Retailers need to centralize communication on one platform that offers two-way communication to close the feedback loop and save time communicating with stores. In doing so, retailers can ensure their messages get seen and responded to in real time and limit any uncertainty when it comes to carrying out tasks in stores.
4. Offer Consistent Training with Retail Communication Software
The bigger the retail organization, the harder it is for retailers and brands to ensure store associates and field teams are getting proper, brand consistent training. And without a streamlined internal communications process or the right retail communication systems in place, onboarding and training processes can be different from one location to the next, making things confusing not only for new hires but for current employees, too.
To reduce ambiguity around tasks, procedures and brand standards, retailers should be consistent with their training—not just with the lessons they teach to associates and team members, but how they do so—by centralizing lessons and sharing best practices on the same platform, channel, or device. That way, associates are always able to find up-to-date information and reference previous teachings and instructions, so they don’t waste time sorting through endless threads or folders looking for what they need.
5. Mobilize Your Workforce with Hand-Held Devices
Retailers are slowly realizing the benefits of enabling store-level employees with mobile devices. Not only do smartphones reduce the time it takes to receive and respond to messages, but helps ensure associates and managers are out of the back office and on the sales floor connecting with customers.
Still, despite being a solution that helps retailers streamline internal communications, mobile devices are absent from most stores. (A study we conducted last year with RIS found that a little over half of the store managers surveyed utilized a company-provided mobile device, and only 33% of associates had access to one.)

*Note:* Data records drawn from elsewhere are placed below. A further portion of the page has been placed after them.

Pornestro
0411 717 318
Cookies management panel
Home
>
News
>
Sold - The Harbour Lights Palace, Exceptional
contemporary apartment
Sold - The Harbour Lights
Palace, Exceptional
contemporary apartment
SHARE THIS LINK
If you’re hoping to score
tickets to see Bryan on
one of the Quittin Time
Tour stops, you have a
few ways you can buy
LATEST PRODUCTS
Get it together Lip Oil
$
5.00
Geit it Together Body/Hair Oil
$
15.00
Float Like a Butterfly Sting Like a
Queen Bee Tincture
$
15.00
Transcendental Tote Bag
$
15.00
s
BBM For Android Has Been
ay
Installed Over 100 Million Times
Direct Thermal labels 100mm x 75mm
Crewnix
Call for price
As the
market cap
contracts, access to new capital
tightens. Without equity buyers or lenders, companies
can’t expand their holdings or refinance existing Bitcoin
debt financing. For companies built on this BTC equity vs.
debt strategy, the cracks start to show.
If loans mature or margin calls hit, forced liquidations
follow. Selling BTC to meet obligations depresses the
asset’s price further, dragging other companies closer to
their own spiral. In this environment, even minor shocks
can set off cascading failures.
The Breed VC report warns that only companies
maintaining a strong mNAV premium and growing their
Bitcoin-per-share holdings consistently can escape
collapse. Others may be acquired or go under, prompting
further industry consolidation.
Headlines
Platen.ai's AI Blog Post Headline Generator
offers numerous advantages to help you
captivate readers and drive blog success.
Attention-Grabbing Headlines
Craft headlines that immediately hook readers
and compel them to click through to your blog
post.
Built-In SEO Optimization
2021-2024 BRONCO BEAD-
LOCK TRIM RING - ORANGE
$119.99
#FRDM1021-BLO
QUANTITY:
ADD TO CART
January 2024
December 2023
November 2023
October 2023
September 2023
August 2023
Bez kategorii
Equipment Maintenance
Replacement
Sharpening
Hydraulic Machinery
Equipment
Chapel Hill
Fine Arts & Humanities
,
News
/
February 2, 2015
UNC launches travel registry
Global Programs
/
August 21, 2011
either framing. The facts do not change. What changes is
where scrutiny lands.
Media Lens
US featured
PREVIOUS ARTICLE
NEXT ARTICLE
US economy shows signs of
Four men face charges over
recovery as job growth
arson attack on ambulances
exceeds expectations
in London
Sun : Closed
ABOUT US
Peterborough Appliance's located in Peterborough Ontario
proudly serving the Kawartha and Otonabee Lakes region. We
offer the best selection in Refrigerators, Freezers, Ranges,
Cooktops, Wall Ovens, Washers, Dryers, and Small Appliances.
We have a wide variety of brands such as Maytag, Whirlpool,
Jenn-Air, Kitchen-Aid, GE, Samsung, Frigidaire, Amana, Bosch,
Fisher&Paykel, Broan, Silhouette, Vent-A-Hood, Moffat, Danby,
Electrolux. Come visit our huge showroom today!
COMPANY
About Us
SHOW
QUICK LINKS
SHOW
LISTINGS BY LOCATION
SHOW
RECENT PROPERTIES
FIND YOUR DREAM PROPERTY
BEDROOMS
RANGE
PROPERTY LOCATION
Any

Brands and retailers are still mostly relying on computers behind closed doors to communicate with headquarters. But with a younger generation entering retail’s workforce (one that relies on real-time communication to send and receive messages), there’s never been a better time to introduce smartphones and retail communication software into stores and transform your communication strategy.
6. Consolidate Internal Documents and Retail Communications at the Same Time
Communicating with stores involves sending more than direct messages and broadcasting announcements, but sharing relevant documentation—like product guides, training documents, store checklists, and procedures, and more—that help store-level employees do their jobs better, and more effectively.
But accessing information is hard to do when stores are forced to sort through email threads, shared drives, and intranets to find what they’re looking for. On top of that, retailers often try to store documents safely and securely by putting up barriers to keep hackers and unwanted eyes out, but end up making information harder to access for store-level employees overall. Making sure corporate information doesn’t fall into the wrong hands is important, but when done wrong, it can prevent employees from getting access to the information they need when it matters most.
To make acquiring and viewing documents easier for store associates and managers (even when they’re on the sales floor), retailers need to look for communication apps that don’t just streamline communication but make it easy for their team—whenever and wherever they are—to access information from one place.